Work Log Day 86
The model continues to train, using both more data and more batch normalization in place of Spatial Dropout. With the addition of more data, the model has dipped down to 79 MSE. Not a big improvement, it does show that targeting pull times that are less represented in the data does have some impact on model performance. I have also added a third grinder into the mix, the Vario-W, to see if flat burrs grind differently enough for the model to perform poorly. So far that doesn’t seem to be the case, and will continue to use it occasionally for a larger sample of grinders. However the focus is likely to switch away from the primary model to the puck preparation methods.
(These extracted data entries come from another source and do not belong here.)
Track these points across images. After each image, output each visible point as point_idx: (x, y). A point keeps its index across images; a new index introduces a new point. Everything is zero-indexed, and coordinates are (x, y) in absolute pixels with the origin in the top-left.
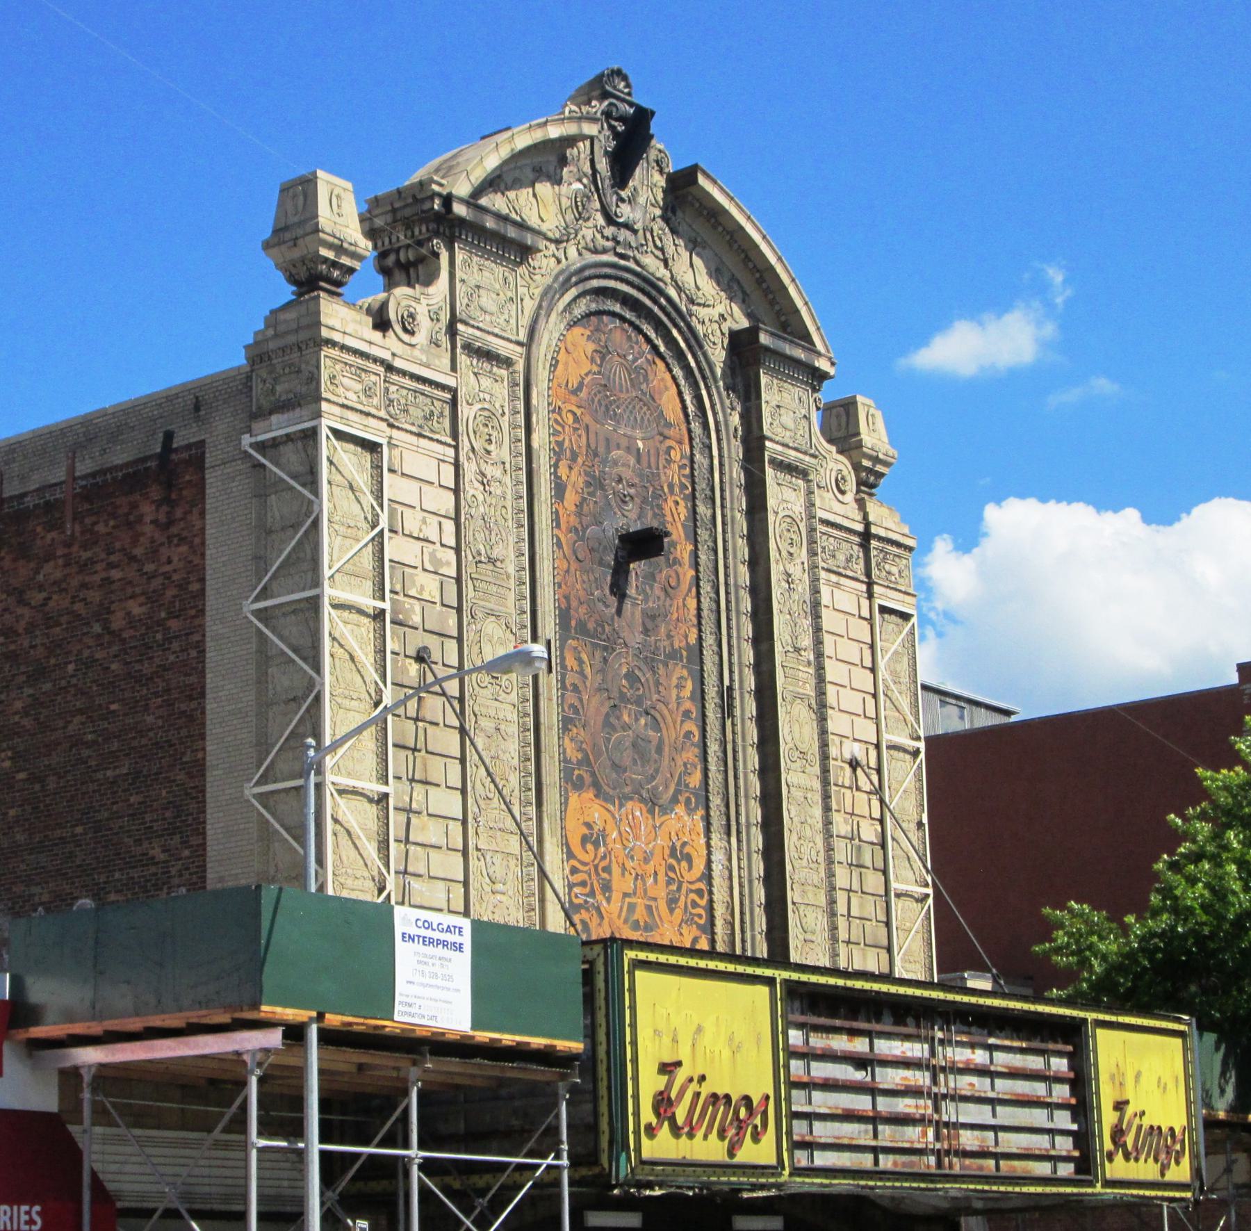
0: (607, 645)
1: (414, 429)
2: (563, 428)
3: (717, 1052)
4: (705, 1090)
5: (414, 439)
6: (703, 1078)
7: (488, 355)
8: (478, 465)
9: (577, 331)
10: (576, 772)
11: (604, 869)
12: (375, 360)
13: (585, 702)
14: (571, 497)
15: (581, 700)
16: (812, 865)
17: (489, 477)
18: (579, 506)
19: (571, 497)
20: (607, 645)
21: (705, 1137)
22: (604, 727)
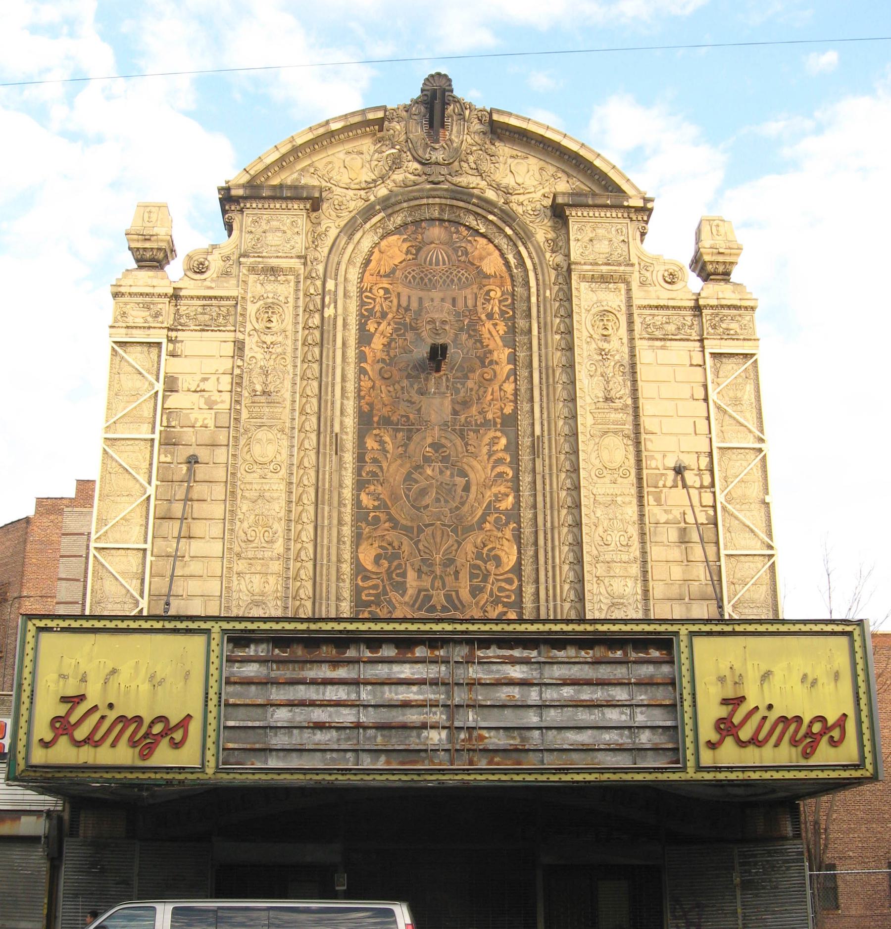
0: (409, 428)
1: (198, 328)
2: (374, 300)
3: (134, 687)
4: (773, 716)
5: (199, 333)
6: (770, 707)
7: (273, 271)
8: (259, 337)
9: (393, 239)
10: (372, 514)
11: (477, 576)
12: (159, 296)
13: (385, 468)
14: (378, 343)
15: (381, 468)
16: (622, 549)
17: (269, 343)
18: (387, 346)
19: (378, 343)
20: (409, 428)
21: (776, 745)
22: (405, 481)
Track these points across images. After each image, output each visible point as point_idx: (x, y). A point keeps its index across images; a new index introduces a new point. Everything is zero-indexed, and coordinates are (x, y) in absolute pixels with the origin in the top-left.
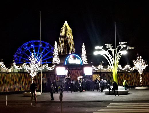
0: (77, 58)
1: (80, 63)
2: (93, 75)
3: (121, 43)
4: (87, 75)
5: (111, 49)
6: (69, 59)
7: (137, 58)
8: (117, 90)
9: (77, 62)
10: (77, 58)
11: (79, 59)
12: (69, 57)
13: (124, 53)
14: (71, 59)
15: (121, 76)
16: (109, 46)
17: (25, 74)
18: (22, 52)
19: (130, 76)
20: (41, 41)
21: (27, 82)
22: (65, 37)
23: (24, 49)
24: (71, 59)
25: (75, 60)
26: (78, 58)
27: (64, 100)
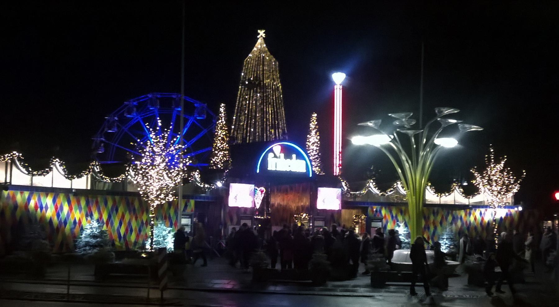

I finally sat down and spent some time with the initial data I had collected on different methods preparing the coffee grounds. The notebook is here. I initially pulled 10 shots per method expecting a normal distribution of pull times. However looking at the data, it is closer to uniformly distributed. Though it definitely seems like 10 shots is not enough data to make the type of conclusions I would like. Looking at the box plots it seems that the OCD at a depth of 9 seems to produce the ‘best’ range besides no prep. However it seems surprising to see WDT shift so much. I am not convinced that there is something off about the coffee to vary by almost 20 seconds. Now there is an argument to be made that I just don’t know what I am doing when it comes to WDT, and I will consider myself a beginner for these methods. I would much rather use the OCD and get it ‘right’ every time than mess up RDT sometimes when I am not properly decaffeinated.
I collected humidity and temperature data while pulling the shots, as I had over heard baristas lament the impact of ambient temperature and humdity mess with shot times. Plotting the values doesn’t seem to indicate any meaningful relationship, though the space where the shots are pulled does not see a ton of variance in the humdity or temperature.